Solo la Grecia ha fatto peggio di noi.
SEDICI ANNI DIFFICILI: DALLE CRISI ALLA PANDEMIA
Il declino italiano non è stato improvviso, ma il risultato di una lunga serie di crisi economiche e politiche.
Dopo la grande crisi del 2008, l’Italia ha subito più di altri Paesi gli effetti del crollo dei mercati e della successiva crisi del debito europeo.
Nel 2011, con l’arrivo del governo tecnico di Mario Monti, le misure di austerità – necessarie per ridurre il debito pubblico – hanno però fatto crollare i redditi reali: nel 2013 il valore è sceso fino a 88,7, cioè oltre l’11% in meno rispetto al 2008.
Negli anni successivi c’è stata una lenta ripresa: nel 2019 il reddito reale era tornato a 93, ma la pandemia del 2020 ha riportato tutto indietro, fino a quota 90,5.
Solo nel 2021 si è vista una risalita, con un valore di 94, per poi stabilizzarsi negli ultimi tre anni intorno a 96.
In pratica, oggi gli italiani guadagnano meno di quanto guadagnavano sedici anni fa, una volta tolto l’effetto dell’inflazione.
CHI LAVORA MA RESTA POVERO
C’è però un altro dato che rende il quadro ancora più allarmante: in Italia il 10,2% dei lavoratori è povero, cioè nonostante abbia un impiego, non riesce a mantenersi o a far fronte alle spese di base.

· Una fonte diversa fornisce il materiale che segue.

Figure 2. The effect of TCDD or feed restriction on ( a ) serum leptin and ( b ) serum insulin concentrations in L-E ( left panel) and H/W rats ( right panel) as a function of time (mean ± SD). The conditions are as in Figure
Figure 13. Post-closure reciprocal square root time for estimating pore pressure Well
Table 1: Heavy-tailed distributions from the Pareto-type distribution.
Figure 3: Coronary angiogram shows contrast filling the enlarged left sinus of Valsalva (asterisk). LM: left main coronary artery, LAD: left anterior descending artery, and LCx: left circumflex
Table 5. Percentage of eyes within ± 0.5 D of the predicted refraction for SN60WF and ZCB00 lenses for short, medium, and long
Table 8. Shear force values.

È un valore in crescita – era al 9,9% nel 2023 – e nettamente superiore a quello di altri Paesi: 8,3% in Francia e 6,5% in Germania.
Le cause sono diverse: contratti precari, salari bassi, costo della vita in aumento, ma anche profondi cambiamenti sociali.
Oggi in Italia quasi il 38% delle famiglie è composto da una sola persona, e vivere da soli – soprattutto nelle grandi città – significa spesso non riuscire a sostenere tutte le spese con un solo reddito.
Le famiglie con figli rappresentano appena un terzo del totale, mentre quelle numerose sono ormai rarissime: solo l’1,2% ha più di quattro figli.
UN MODELLO ECONOMICO CHE NON REGGE PIÙ
Il quadro tracciato da Eurostat mostra un Paese dove il lavoro non basta più per garantire sicurezza economica e dove il potere d’acquisto delle famiglie si è eroso anno dopo anno.
Le difficoltà non derivano solo dall’euro o dalle scelte politiche europee, ma anche da problemi strutturali interni: bassa produttività, scarsa crescita dei salari e un costo della vita sempre più alto nelle aree urbane.
CONCLUSIONE
L’Italia è riuscita a resistere a crisi globali, pandemie e scosse finanziarie, ma a un prezzo elevato: quello di redditi stagnanti e nuove povertà.
Oggi più che mai serve una strategia per rilanciare il potere d’acquisto e sostenere chi, pur lavorando, non ce la fa.
Perché se l’unico conforto resta “aver fatto meglio solo della Grecia”, vuol dire che qualcosa, nel modello economico, va profondamente ripensato.